O Código de Defesa o Consumidor (CDC) é outra referência quando se fala do consumo da criança. O artigo 36 do CDC proíbe a publicidade que não deixa claro que é publicidade. Já, o artigo 37 proíbe a publicidade enganosa e abusiva, aqui entendida como a que “se aproveite da deficiência de julgamento e experiência da criança”.

Estudos analisados pelo Alana mostram que “até por volta dos oito anos a criança não consegue entender o que é a publicidade, ela entende de forma literal e não consegue fazer a distinção entre entretenimento e publicidade”. Tamara diz ainda que “a criança não é considerada um ser que sem capacidade de se auto-determinar, mas ela não deveria ser alvo de mensagem publicitária por ser considerada mais fragilizada em relação a este serviço”.

Dados sobre relação da criança com o consumo apontam que, no Brasil, elas influenciam em cerca de 80% das compras feitas da família (dados constam no próprio site e são do TNS/InterScience outubro de 2003). “De fato a família tem que decidir, mas os apelos da publicidade colocam os pais em uma situação difícil de lidar.

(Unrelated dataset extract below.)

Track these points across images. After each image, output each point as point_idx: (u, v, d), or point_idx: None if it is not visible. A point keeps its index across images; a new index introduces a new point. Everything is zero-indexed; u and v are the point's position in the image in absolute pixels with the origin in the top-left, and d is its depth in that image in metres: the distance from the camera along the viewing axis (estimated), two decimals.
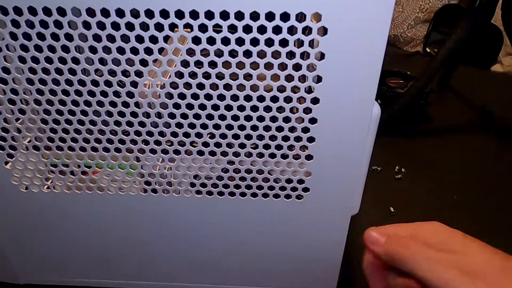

A influencia na criança é muito grande”, entende Tamara.

Veja abaixo a íntegra do Manifesto.

MANIFESTO

Pelo fim da publicidade e da comunicação mercadológica dirigida ao público infantil
Em defesa dos diretos da infância, da Justiça e da construção de um futuro mais solidário e sustentável para a sociedade brasileira

Organizações e entidades abaixo assinadas reafirmam a importância da proteção da criança frente aos apelos mercadológicos e pedem o fim das mensagens publicitárias dirigidas ao público infantil.

A criança é hipervulnerável. Ainda está em processo de desenvolvimento bio-físico e psíquico. Por isso, não possui a totalidade das habilidades necessárias para o desempenho de uma adequada interpretação crítica dos inúmeros apelos mercadológicos que lhe são especialmente dirigidos.

Consideramos que a publicidade de produtos e serviços dirigidos à criança deveria ser voltada aos seus pais ou responsáveis, estes sim, com condições muito mais favoráveis de análise e discernimento.

Acreditamos que a utilização da criança como meio para a venda de qualquer produto ou serviço constitui prática antiética e abusiva, principalmente quando se sabe que 27 milhões de crianças brasileiras vivem em condição de miséria e dificilmente têm atendidos os desejos despertados pelo marketing.

A publicidade voltada à criança contribui para a disseminação de valores materialistas e para o aumento de problemas sociais como a obesidade infantil, erotização precoce, estresse familiar, violência pela apropriação indevida de produtos caros e alcoolismo precoce.

Nós abaixo-assinados acreditamos que o fim da publicidade dirigida ao público infantil será um marco importante na história de um país que quer honrar suas crianças.

Por tudo isso, pedimos, respeitosamente, aos Exmos. Deputados da Comissão de Desenvolvimento Econômico, Comércio e Indústria (CDEIC) que se comprometam com a infância brasileira e efetivamente promovam o fim da publicidade e da comunicação mercadológica voltada ao público menor de 12 anos de idade.